Estas aves, que ingresan a nuestras instalaciones a partir de la semana 18 de vida, han demostrado ser el aliado estratégico ideal para cumplir con los objetivos de calidad y volumen que demanda el mercado venezolano actual.
Una de las mayores virtudes de la línea Hy-Line es su extraordinaria adaptabilidad al clima tropical, un factor determinante para el éxito en nuestro país. Esta resistencia biológica permite que las aves mantengan un pico de postura óptimo, garantizando una producción constante y previsible.


En Granja La Gramita, este potencial genético se traduce en resultados tangibles: obtenemos huevos tipo A con un peso promedio de 64 gramos, cumpliendo con los estándares de tamaño y consistencia que nuestros consumidores esperan de la marca Andi Huevos.

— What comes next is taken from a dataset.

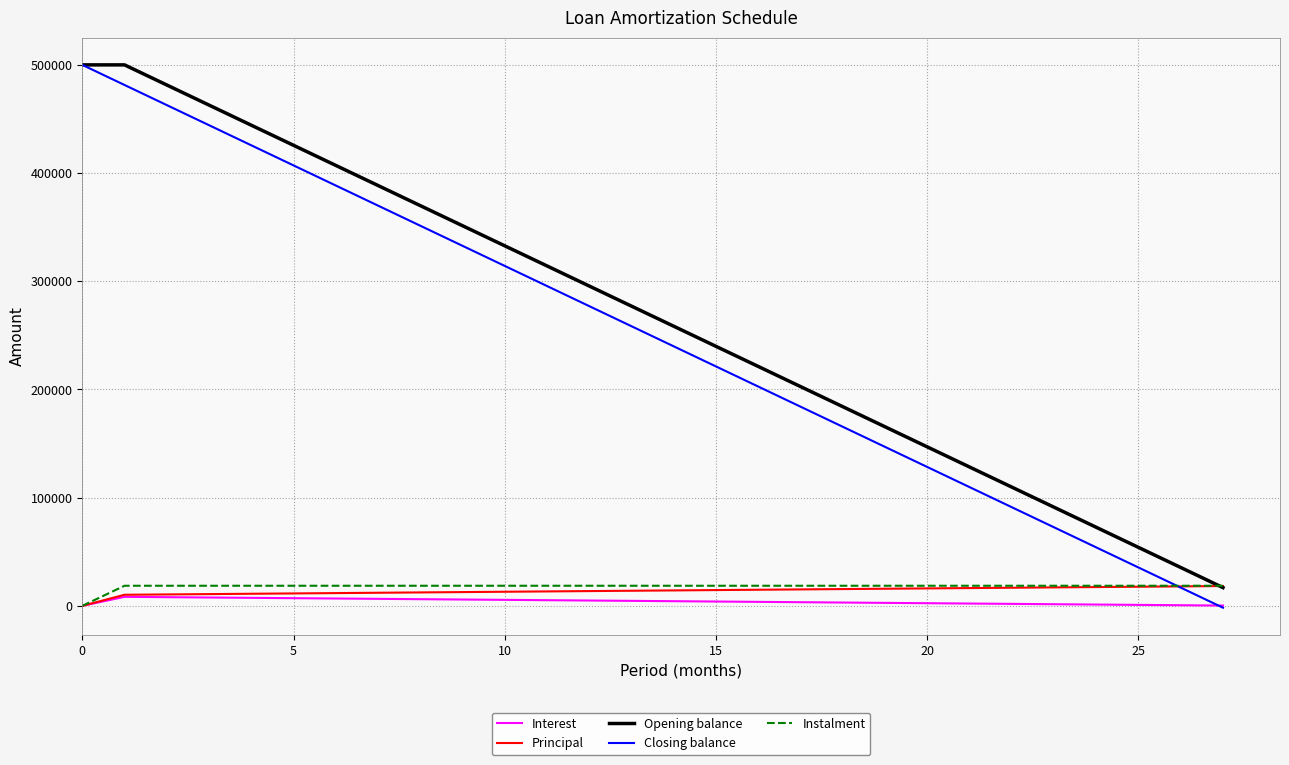

What is the greatest value displayed?

500000.0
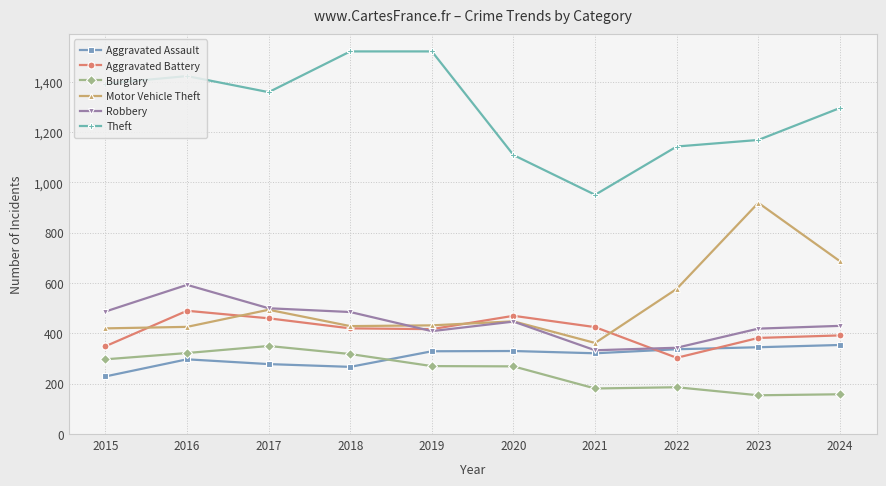

What is the sum of the Aggravated Assault values at 2019 and 2017?

607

La eficiencia metabólica es otro rasgo distintivo de esta línea, permitiéndonos manejar una conversión alimenticia altamente competitiva de 40 kg de alimento consumido por cada caja producida. Sin embargo, la precisión en la nutrición es vital; el manejo experto en La Gramita asegura que las aves no excedan su consumo ideal, ya que un exceso de ingesta resultaría contraproducente para su salud hepática. Este equilibrio nutricional es lo que permite que nuestra tasa de mortalidad se mantenga en niveles mínimos, por debajo del 0,02%, un indicador de bienestar animal que supera los promedios de la industria.

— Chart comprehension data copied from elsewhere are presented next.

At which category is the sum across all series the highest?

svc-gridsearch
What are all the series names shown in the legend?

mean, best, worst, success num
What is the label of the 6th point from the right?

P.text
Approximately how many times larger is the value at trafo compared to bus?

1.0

El secreto detrás de la vitalidad de nuestras gallinas radica en el cuidado riguroso de sus recursos básicos, especialmente el agua, la cual es sometida a un tratamiento integral donde controlamos estrictamente el pH. Este proceso garantiza que el líquido sea una fuente de hidratación segura, lo que se traduce directamente en una excelente salud intestinal para las aves. Un sistema digestivo sano es la base para que la gallina procese sus nutrientes de forma efectiva y mantenga su longevidad productiva.
El éxito alcanzado con la línea Hy-Line en nuestras granjas es el resultado de combinar una genética de vanguardia con una gestión técnica de primer nivel. En JHS Agroindustria, no solo nos enfocamos en la cantidad, sino en la integridad de cada proceso.